Sin ánimo de introducir más elementos que compliquen el panorama, ¿no podríamos pensar en una tercera posibilidad para aprovechar la estratégica situación de Fonsalía con inversiones que contribuyeran mejor al desarrollo y al progreso de la zona?: ¿por qué no un centro de investigación y de formación marítimo-pesquera, una facultad universitaria, incluso, y unas instalaciones modernas y adecuadas para el avistamiento seguro de cetáceos cuya presencia en nuestras aguas debemos preservar? No deberíamos olvidar que esta zona del suroeste, la más alejada y aislada del centro capitalino, dejada de la mano de Dios durante tanto tiempo, no fue atendida como hubiera sido deseable desde la perspectiva de la cultura y de la educación: algunas escuelas unitarias, una academia con enseñanza dependiente de otros institutos (los centros de enseñanza libre adoptada) obligaban a las familias a optar por costosos internados o pensiones para que sus hijos pudieran superar con muchas dificultades los estudios preuniversitarios y el acceso a la Universidad, y no fuimos muchos los que tuvimos la oportunidad de conseguirlo. Hoy, por fortuna, las circunstancias han cambiado y una política municipal bien orientada decidió atender lo hasta ahora desatendido; se cuenta ya con excelentes instalaciones: auditorio, biblioteca, centros culturales y salones sociales en todos los barrios, a los que es necesario darles vida (o más vida) para contribuir con la mayor riqueza ―la cultura― al bienestar y la felicidad de nuestra ciudadanía.

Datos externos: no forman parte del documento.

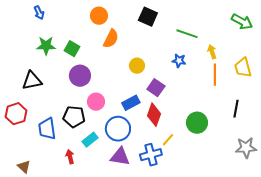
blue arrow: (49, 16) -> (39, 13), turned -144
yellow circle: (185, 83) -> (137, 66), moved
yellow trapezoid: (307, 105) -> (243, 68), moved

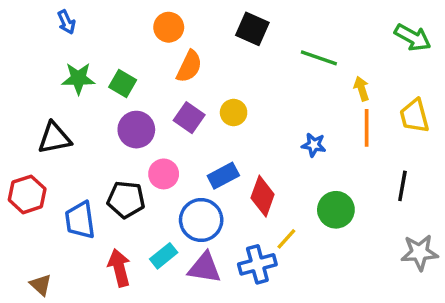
blue star: (179, 61) -> (314, 145), moved
purple square: (156, 88) -> (189, 118), moved
cyan rectangle: (90, 140) -> (164, 256), moved
red arrow: (70, 157) -> (119, 268), size x1.5

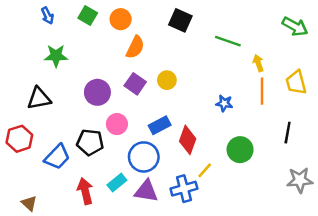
green square: (123, 84) -> (88, 16), moved
blue trapezoid: (80, 220) -> (57, 157), turned -128

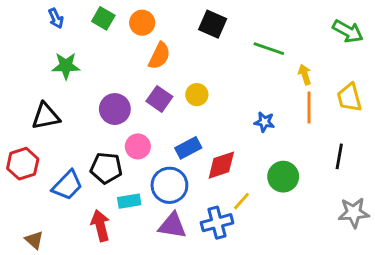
red diamond: (188, 140) -> (221, 165), turned 52
cyan rectangle: (117, 183) -> (129, 201), moved, turned 30

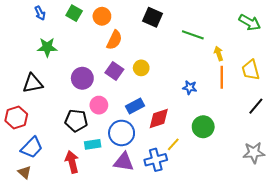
black line: (339, 156) -> (256, 106), moved, turned 30
blue trapezoid: (67, 185) -> (32, 147), moved

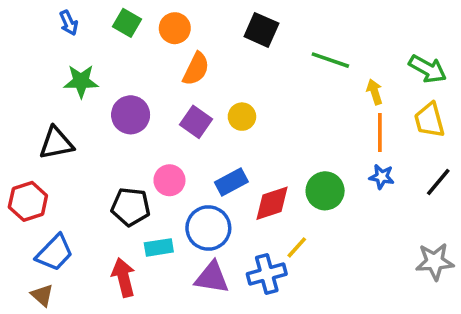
green arrow: (250, 22) -> (428, 69), moved
purple circle: (82, 78) -> (131, 115), moved
blue star: (190, 88) -> (382, 177), moved
green circle: (203, 127) -> (325, 191), moved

Y terminaré, para complementar la idea anterior, resumiendo un diálogo que se establece entre dos personajes de la novela de Luis Gálvez que puede ser motivo de reflexión para este asunto que ha surgido a raíz de una preocupación filológica; valga el pretexto si su lectura pudiera ser provechosa.

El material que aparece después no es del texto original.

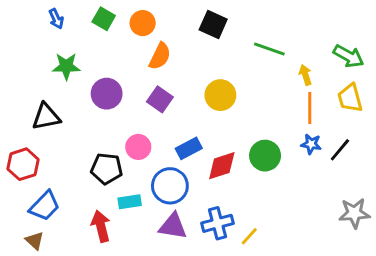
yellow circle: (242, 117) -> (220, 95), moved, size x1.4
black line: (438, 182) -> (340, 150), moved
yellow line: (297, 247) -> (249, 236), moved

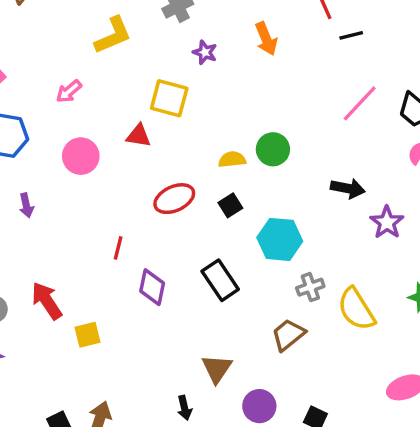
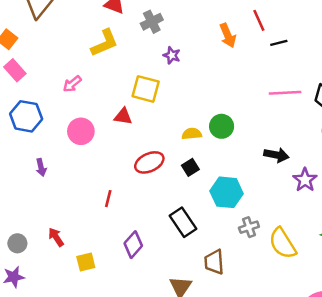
orange arrow: (266, 39) -> (228, 35), moved
pink line: (360, 103) -> (285, 93), turned 44
purple diamond: (152, 287) -> (133, 245), moved, turned 30
red arrow: (47, 301) -> (56, 237), size x0.7
brown trapezoid: (288, 335) -> (214, 262), moved, turned -55

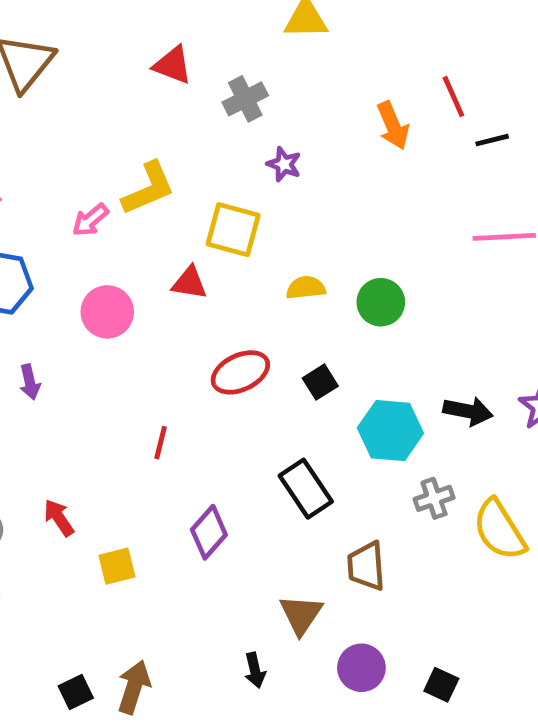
yellow L-shape: (105, 43) -> (148, 188), moved
yellow semicircle: (192, 134) -> (306, 288), moved
black arrow: (276, 155) -> (468, 411), moved

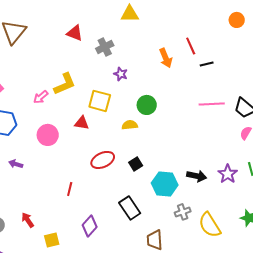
green circle: (381, 302) -> (147, 105), moved
purple arrow: (30, 382) -> (16, 164), turned 120

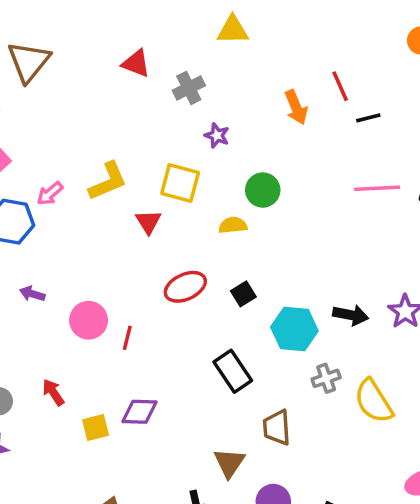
yellow L-shape: (65, 84) -> (108, 181), moved
pink arrow: (41, 97) -> (50, 194), moved
red triangle: (82, 123) -> (148, 222), turned 49
pink circle: (48, 135) -> (89, 320), moved
purple diamond: (90, 226) -> (140, 412), moved, turned 50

Don Pancho es el dueño del modesto hotel de Guía de Isora en que se hospeda Fernando, personaje central de la novela, quien en representación de una empresa peninsular viene a explorar las posibilidades para algún tipo de negocios. Don Pancho, que se jacta de ser experto en inversiones, ve como única posibilidad de obtener grandes beneficios la explotación de las galerías de agua: «Saque usted agua, como sea, y se hará rico […]. Para negocios, América. Aquí no hay nada que hacer». «Hombre, no creo», replica Fernando. «Hay que estudiar esto. Pueden venir otros tiempos y mañana ser negocio lo que hoy sería una ruina. Las materias primas pueden cambiar de manos, y los transportes hacerse difíciles. Canarias necesita industrias con vida propia. Tal vez hoy no, pero más adelante…» ¡Cuánta razón le asistía a Fernando!

Además de las interesantes referencias geográficas, la lectura de Dos mundos y un volcán puede aportarnos un mejor conocimiento de nuestro pasado con posible extrapolación al futuro. Tal vez, también valga la pena rescatar del olvido a su autor, Luis Gálvez Monreal, que se propuso adentrarse en lo más recóndito de nuestro paisaje y en lo más profundo de nuestra insular identidad. Y vaya que sí lo consiguió.